-------- SOURCE DOCUMENT

The Viscontessa and the Devora have held a couple of contests, and very interesting they were. One was to explain why a particular item is the most precious to us. We'd been asked to be brief, though by the time I'd finished the Devora's hand was reaching for her hammer! Coincidentally, I was recently asked by someone if I find it impossible to give a short reply to a question, and after some thought I had to admit that is indeed the case - accompanying the response with a lengthy explanation of the reasons why! Strange, really, for one who in the past was accused of being taciturn, of being unwilling to speak with others. Clearly, I've changed in some ways that only I hadn't noticed.

So - exploration and contests, time spent speaking with friends and guildkin. And painfully short time spent in my lady's company. Ellyana seems brighter since last we met. I had heard from those she'd spoken with in the intervening time that she did indeed seem in better spirits, and that news has lightened my own burden.

In quieter moments I've contined jotting down odd notes about what I want done at the site of that fallen tower. When time allows I can pull them all together, and return with a completed plan for the project, and the coin and the time to see the job done.
Tuesday, 14 February 2012
Changed @ 21:46 - Link - comments
Every journey passes through one very critical spot. There's a point which, once passed, signifies that it is a shorter distance to your destination than to return to where you started from. I woke in the camp of the forestmen, well aware that I had passed that point - and even more aware of the time I'd lost. I joined a few of the men where they were gathered around a small fire, and ate a very welcome hot meal, checking my equipment as I did so. Night was falling as I considered how far I still had to travel. The last time I passed this way, it was a day's walk, a night's rest, then a few more marcs walk. This time there would be no rest, I determined to push straight on to my destination.
I left the camp at first light, making good time as I passed beneath the trees then out onto open grassland. Differing scenarios passed through my mind, though I could make no definite plans without seeing the situation in the place I'd so long planned to revisit. Continuing dark devastation, new light and rebirth, or maybe something in between - only time would tell. The forestmen knew only that there had been more travellers in the area, though were unsure whether those travellers were passing through, or were maybe people returning to homes from which they had once fled.
My path took me once again among trees, then down a small track. My spirits rose slightly, for the area did not seem as gloomy as I recalled, the air seeming to hang less heavy. And then I broke clear of the trees, and it became clear what the princess and I had achieved on that long-ago day.

A community - not large, but seemingly thriving - had been re-established where once had been naught but darkness and devastation. A few houses, a trader, a tavern ... and further off in the valley I could see a farmhouse or two. The place was unrecognisable - with one exception.

----------------

(THINGS TO DO)
a - List each feature of the rebuilt community that the journal names in its final paragraph.
b - Reproduce the journal's wording from "The Viscontessa and" up to and including "I hadn't noticed.".
The material after this point comes from a separate source.

-------- SOURCE EXCERPT

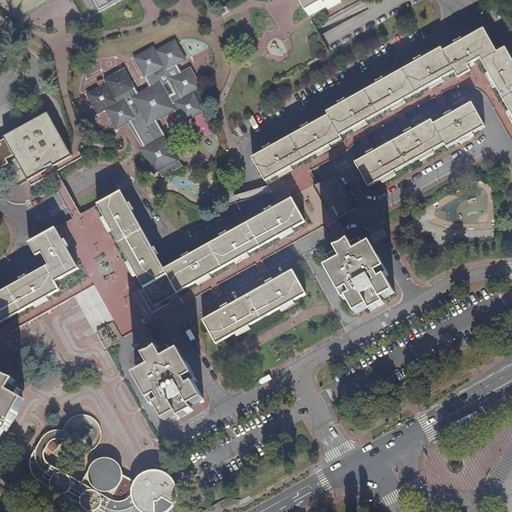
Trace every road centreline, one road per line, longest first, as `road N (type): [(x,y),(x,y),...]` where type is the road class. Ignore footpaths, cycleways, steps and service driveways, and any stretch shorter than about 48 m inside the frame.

----------------

(RESULTS FOR EACH TASK)
a -
- A few houses
- A trader
- A tavern
- A farmhouse or two, further off in the valley

b -
The Viscontessa and the Devora have held a couple of contests, and very interesting they were. One was to explain why a particular item is the most precious to us. We'd been asked to be brief, though by the time I'd finished the Devora's hand was reaching for her hammer! Coincidentally, I was recently asked by someone if I find it impossible to give a short reply to a question, and after some thought I had to admit that is indeed the case - accompanying the response with a lengthy explanation of the reasons why! Strange, really, for one who in the past was accused of being taciturn, of being unwilling to speak with others. Clearly, I've changed in some ways that only I hadn't noticed.